Le moustachu qui somnolait quand le « stagiaire » était entré se révéla être le valet de chambre Fiodot Fiodotovitch et non un employé du secrétariat. Il avait servi le précédent patron et était resté auprès du nouveau. Posée près de lui, sur une petite table, se trouvait une sonnette particulière. Lorsqu’elle retentissait, Fiodot Fiodotovitch entrait dans le cabinet du directeur pour dresser la table du petit déjeuner, présenter son manteau à son maître et autres tâches de ce genre. Tout le reste du temps, il demeurait assis à lire un journal ou à somnoler. Fandorine, cependant, remarqua que, même lorsqu’il ronflotait paisiblement, le valet de chambre entrouvrait de temps en temps un śil pour observer ce qui se passait dans la pièce. Quant aux employés, dès qu’une conversation s’engageait sur un sujet étranger au travail, ils baissaient la voix et regardaient du côté du fauteuil. Un possible suspect ? Sans aucun doute.

La cuisinière, Moussia, méritait pour sa part une attention particulière : c’était elle qui avait apporté la malencontreuse théière. Cette solide jeune femme aux allures de paysanne se trouvait en permanence dans un réduit contigu au secrétariat. Ses fonctions de cuisinière se résumaient à préparer pour l’ex-patron, qui souffrait d’une maladie de l’estomac, certaines purées et boissons. Serge Léonardovitch, n’ayant besoin d’aucune nourriture diététique particulière, avait fait part de son intention de renoncer à ses services, mais Eraste Pétrovitch lui avait demandé de n’en rien faire pour l’instant. Moussia se languissait dans l’inaction et se plantait à intervalles réguliers sur le seuil de la porte pour regarder les employés.

Enfin, comme cinquième suspect il convenait d’ajouter le chef de bureau, le secrétaire Louka Lvovitch Serdiouk, le père de la jeune artiste peintre. Toute son activité se limitait à faire la navette entre le bureau et l’antre de la direction. En observant Louka Lvovitch1, l’assesseur de collège s’étonna une fois de plus de voir combien, parfois, les noms pouvaient s’accorder avec ceux qui les portaient. En effet, la tête du secrétaire en chef, rétrécie vers le haut et surmontée d’un toupet gris, rappelait étonnamment un oignon. Il serait intéressant de connaître le père de ce monsieur, se dit l’assesseur de collège. Etait-il possible qu’il ressemblât à un lion ?
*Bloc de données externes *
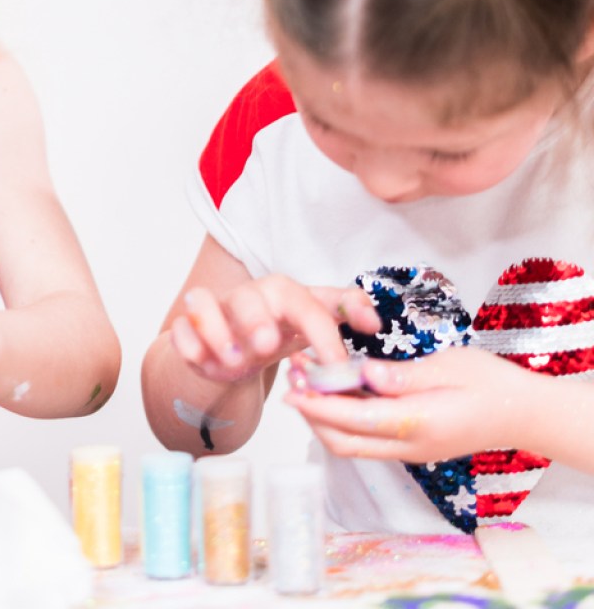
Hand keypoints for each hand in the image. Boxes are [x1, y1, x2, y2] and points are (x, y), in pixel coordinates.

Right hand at [171, 275, 379, 383]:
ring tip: (233, 361)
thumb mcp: (313, 320)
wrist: (234, 345)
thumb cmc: (278, 329)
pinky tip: (201, 361)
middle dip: (256, 319)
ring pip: (205, 303)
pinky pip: (180, 330)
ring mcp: (213, 311)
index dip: (323, 334)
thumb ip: (344, 312)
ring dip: (218, 332)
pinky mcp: (187, 329)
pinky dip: (188, 344)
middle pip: (248, 296)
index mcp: (283, 294)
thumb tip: (373, 319)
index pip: (306, 305)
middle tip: (265, 344)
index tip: (338, 367)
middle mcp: (247, 297)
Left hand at [285, 346, 535, 462]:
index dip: (318, 405)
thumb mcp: (448, 366)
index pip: (354, 419)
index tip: (291, 387)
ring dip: (323, 416)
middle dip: (311, 414)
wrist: (525, 413)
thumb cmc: (490, 382)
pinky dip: (343, 417)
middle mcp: (409, 445)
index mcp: (418, 424)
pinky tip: (333, 388)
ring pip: (352, 443)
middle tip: (292, 378)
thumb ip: (402, 375)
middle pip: (343, 441)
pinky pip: (366, 437)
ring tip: (305, 379)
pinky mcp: (410, 444)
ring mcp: (409, 449)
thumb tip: (362, 373)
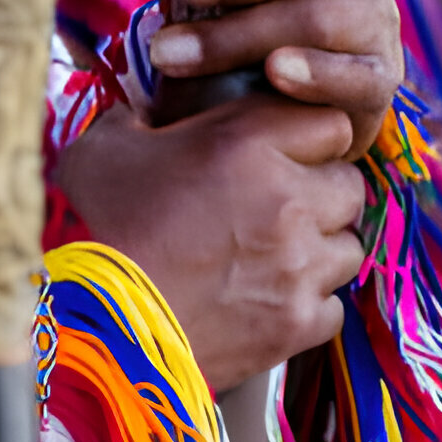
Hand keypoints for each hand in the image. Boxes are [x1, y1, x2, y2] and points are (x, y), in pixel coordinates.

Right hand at [57, 95, 365, 390]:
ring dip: (317, 247)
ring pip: (347, 247)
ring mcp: (299, 267)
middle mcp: (287, 200)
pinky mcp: (297, 325)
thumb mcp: (102, 147)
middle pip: (348, 185)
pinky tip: (265, 298)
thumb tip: (144, 116)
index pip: (327, 122)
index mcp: (244, 143)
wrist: (93, 321)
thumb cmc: (94, 225)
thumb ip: (137, 120)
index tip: (281, 146)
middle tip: (277, 201)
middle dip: (319, 190)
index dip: (305, 133)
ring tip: (272, 254)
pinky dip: (305, 302)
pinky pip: (331, 306)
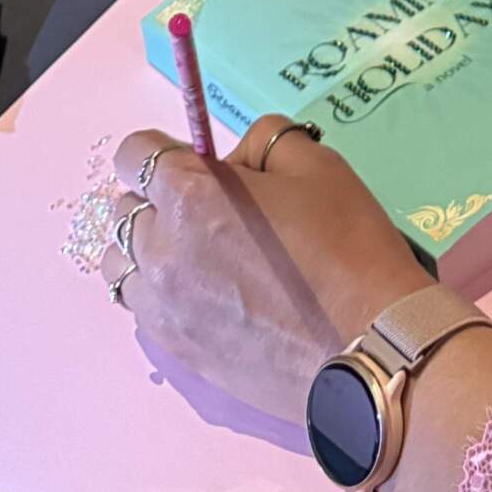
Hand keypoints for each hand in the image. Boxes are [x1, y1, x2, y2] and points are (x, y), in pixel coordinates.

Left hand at [104, 116, 424, 425]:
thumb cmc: (347, 246)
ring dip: (153, 250)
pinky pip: (143, 309)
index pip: (133, 154)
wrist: (367, 345)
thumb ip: (263, 141)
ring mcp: (162, 308)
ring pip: (124, 264)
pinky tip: (210, 296)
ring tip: (204, 257)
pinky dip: (163, 294)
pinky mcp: (175, 351)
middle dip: (160, 199)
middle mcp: (161, 251)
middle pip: (126, 210)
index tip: (199, 164)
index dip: (165, 151)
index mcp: (191, 196)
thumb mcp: (316, 164)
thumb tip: (233, 159)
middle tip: (217, 211)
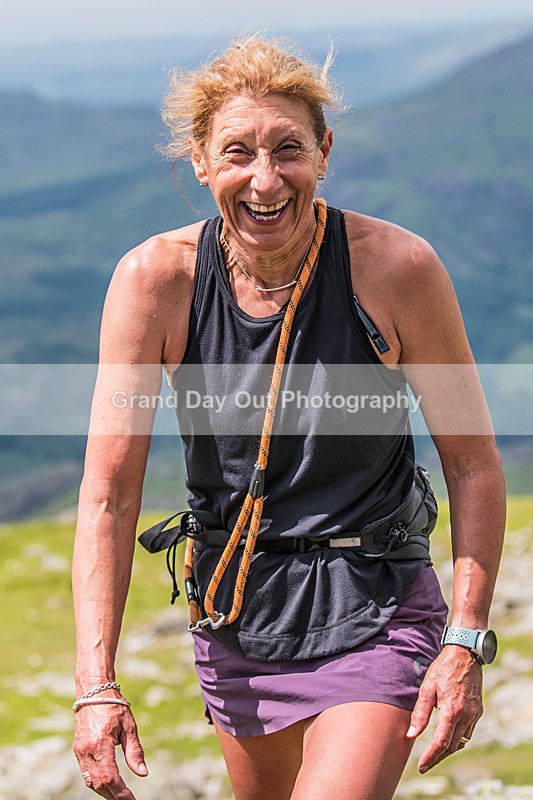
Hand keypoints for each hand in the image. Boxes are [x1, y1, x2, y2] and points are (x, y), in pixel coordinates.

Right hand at [73, 703, 147, 798]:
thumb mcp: (129, 726)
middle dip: (113, 795)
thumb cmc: (114, 706)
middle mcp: (86, 751)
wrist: (93, 692)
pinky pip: (86, 772)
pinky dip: (97, 781)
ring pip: (90, 781)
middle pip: (98, 784)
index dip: (121, 793)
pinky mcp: (78, 750)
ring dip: (104, 791)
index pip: (110, 778)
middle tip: (127, 799)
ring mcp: (80, 751)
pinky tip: (108, 782)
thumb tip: (143, 774)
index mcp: (100, 745)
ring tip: (119, 795)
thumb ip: (135, 751)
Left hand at [406, 646, 482, 772]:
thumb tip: (411, 734)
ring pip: (461, 741)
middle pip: (452, 746)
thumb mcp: (427, 687)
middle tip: (425, 765)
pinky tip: (448, 737)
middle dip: (438, 758)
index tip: (422, 767)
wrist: (465, 654)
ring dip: (448, 750)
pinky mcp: (478, 710)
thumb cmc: (443, 668)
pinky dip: (457, 739)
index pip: (441, 743)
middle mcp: (466, 715)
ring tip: (434, 754)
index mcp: (452, 710)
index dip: (431, 757)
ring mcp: (474, 714)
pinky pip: (468, 732)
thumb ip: (420, 713)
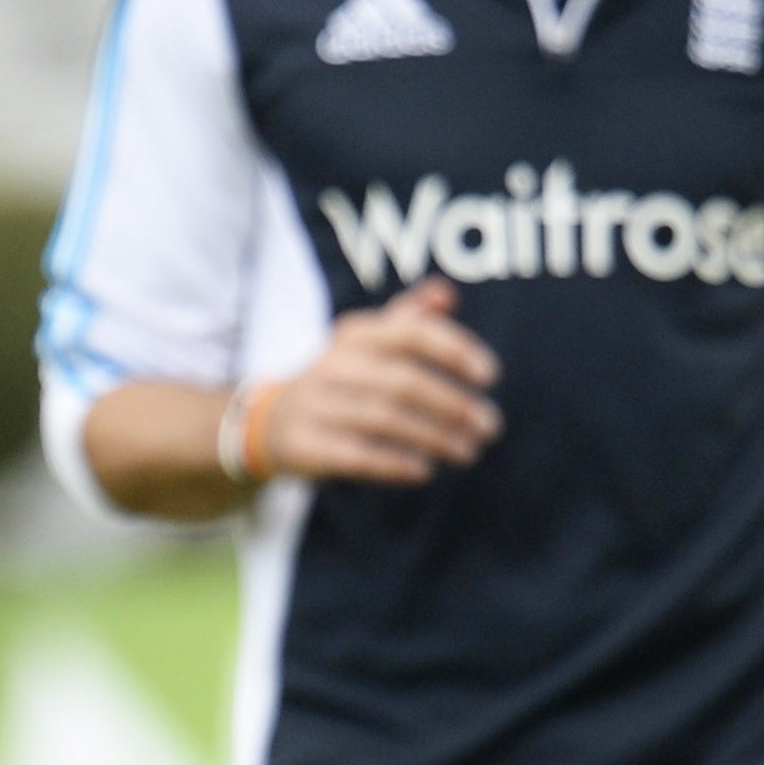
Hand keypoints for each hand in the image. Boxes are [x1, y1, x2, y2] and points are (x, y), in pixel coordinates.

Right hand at [262, 278, 501, 484]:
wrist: (273, 423)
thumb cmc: (342, 380)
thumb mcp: (368, 343)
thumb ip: (409, 319)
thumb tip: (447, 293)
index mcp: (354, 334)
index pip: (410, 333)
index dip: (453, 351)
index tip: (490, 375)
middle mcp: (332, 365)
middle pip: (403, 382)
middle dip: (453, 405)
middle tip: (489, 426)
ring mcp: (315, 405)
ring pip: (384, 420)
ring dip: (434, 438)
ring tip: (468, 451)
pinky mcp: (306, 444)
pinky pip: (356, 455)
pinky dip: (395, 464)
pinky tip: (424, 470)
Les pensées futiles de ce genre commencèrent à submerger Eraste Pétrovitch, conséquence de l’horrible monotonie des tâches et d’une sorte d’ennui poussiéreux qui imprégnait tout cet endroit. Le faux secrétaire n’avait aucun véritable travail à accomplir – il rangeait des papiers et, arborant une mine concentrée, dessinait des idéogrammes dans son bloc-notes. A deux ou trois reprises, il fit mine d’aller voir le baron pour raison de travail ; ce dernier était en effet impatient de savoir vers quelles conclusions s’orientait le fonctionnaire chargé des missions spéciales. En l’absence de toute réponse, le « secrétaire » pouvait regagner son poste. Il fixait des pages blanches, conversait prudemment avec les uns et les autres. Le temps passait avec une lenteur désespérante.